In AWS EBS ("Elastic Block Storage") is the underlying technology that (virtual) hard disks of your instances (virtual machines) use. You can take snapshots of those virtual hard disks and use those snapshots to, for example:
- Debugging issues with unbootable virtual machines: attach and then mount the snapshot on another virtual machine and investigate what is wrong.
- Creating AMI images from which you can launch new instances
- Sharing EBS volumes (between regions and AWS accounts), e.g. for purposes of migrating VMs
Here we'll focus on the last use-case: being able to create copies of virtual machines on another AWS account. The reason why I even bothered writing this blog post is that most of the articles on the Internet do not cover this use-case: they assume you're working within one AWS account and/or one region.
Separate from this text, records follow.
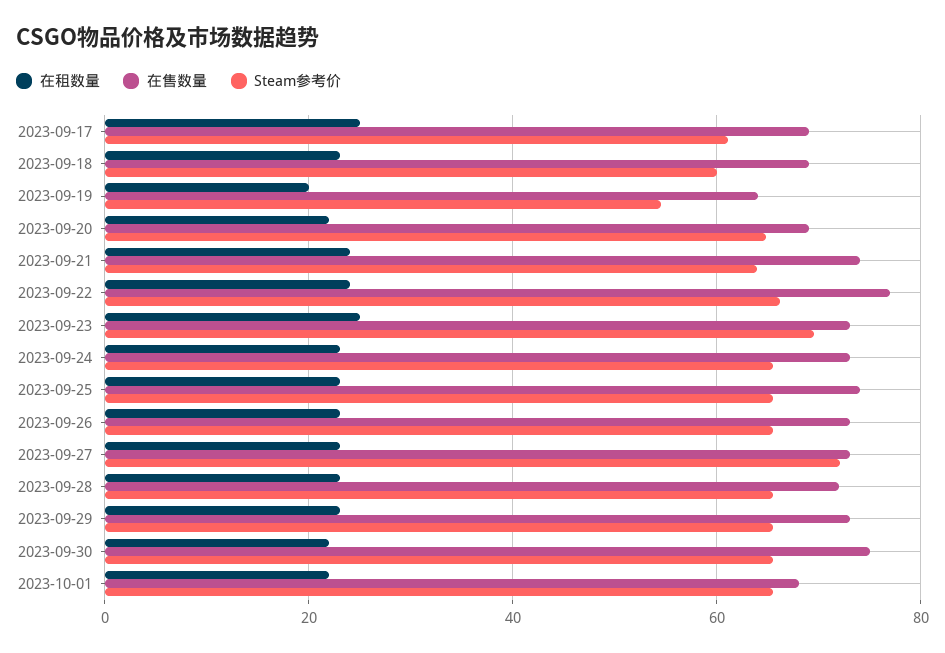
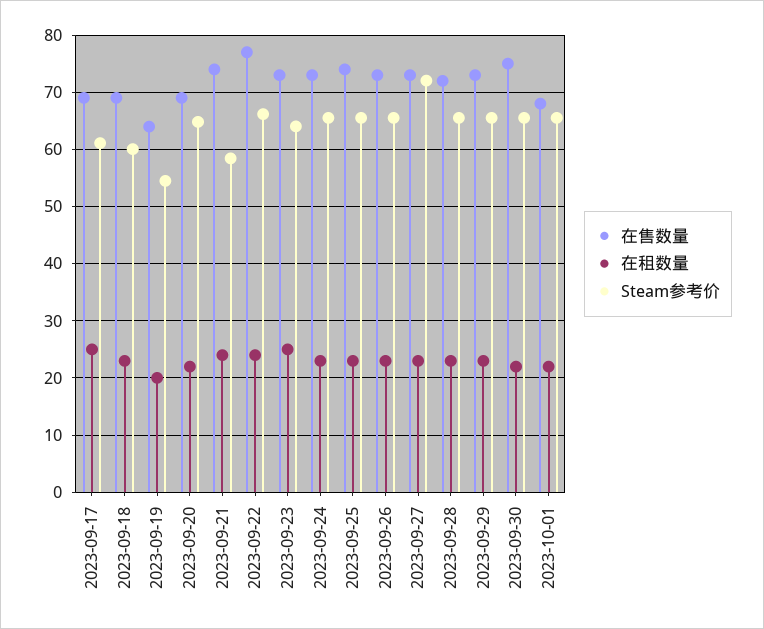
  {
    "在租数量": {
      "2023-09-17": 26,
      "2023-09-18": 24,
      "2023-09-19": 20,
      "2023-09-20": 22,
      "2023-09-21": 24,
      "2023-09-22": 24,
      "2023-09-23": 26,
      "2023-09-24": 24,
      "2023-09-25": 24,
      "2023-09-26": 24,
      "2023-09-27": 24,
      "2023-09-28": 24,
      "2023-09-29": 24,
      "2023-09-30": 22,
      "2023-10-01": 22
    },
    "在售数量": {
      "2023-09-17": 70,
      "2023-09-18": 70,
      "2023-09-19": 64,
      "2023-09-20": 70,
      "2023-09-21": 74,
      "2023-09-22": 78,
      "2023-09-23": 74,
      "2023-09-24": 74,
      "2023-09-25": 74,
      "2023-09-26": 74,
      "2023-09-27": 74,
      "2023-09-28": 72,
      "2023-09-29": 74,
      "2023-09-30": 76,
      "2023-10-01": 68
    },
    "Steam参考价": {
      "2023-09-17": 62,
      "2023-09-18": 60,
      "2023-09-19": 54,
      "2023-09-20": 64,
-     "2023-09-21": 64,
+     "2023-09-21": 58,
      "2023-09-22": 66,
-     "2023-09-23": 70,
+     "2023-09-23": 64,
      "2023-09-24": 66,
      "2023-09-25": 66,
      "2023-09-26": 66,
      "2023-09-27": 72,
      "2023-09-28": 66,
      "2023-09-29": 66,
      "2023-09-30": 66,
      "2023-10-01": 66
    }
  }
The use-case covered here requires a few extra steps:
- In the origin AWS account take a snapshot of the virtual machine's EBS volume
- In the origin AWS account (If needed) copy the EBS snapshot to the region where it will be deployed on on the other AWS account
- In the origin AWS account configure snapshot permissions to grant access to the target AWS account
- In the target AWS account create a snapshot from the snapshot that was shared with you (creating an AMI directly from a snapshot shared with you does not work)
- In the target AWS account create an AMI from the snapshot that was created from the EBS volume
- In the target AWS account launch a new instance (virtual machine) from the AMI you just created
Why the process needs this extra step (snapshot -> snapshot) I do not know. Possibly it has something to do with how the snapshot permissions/sharing works.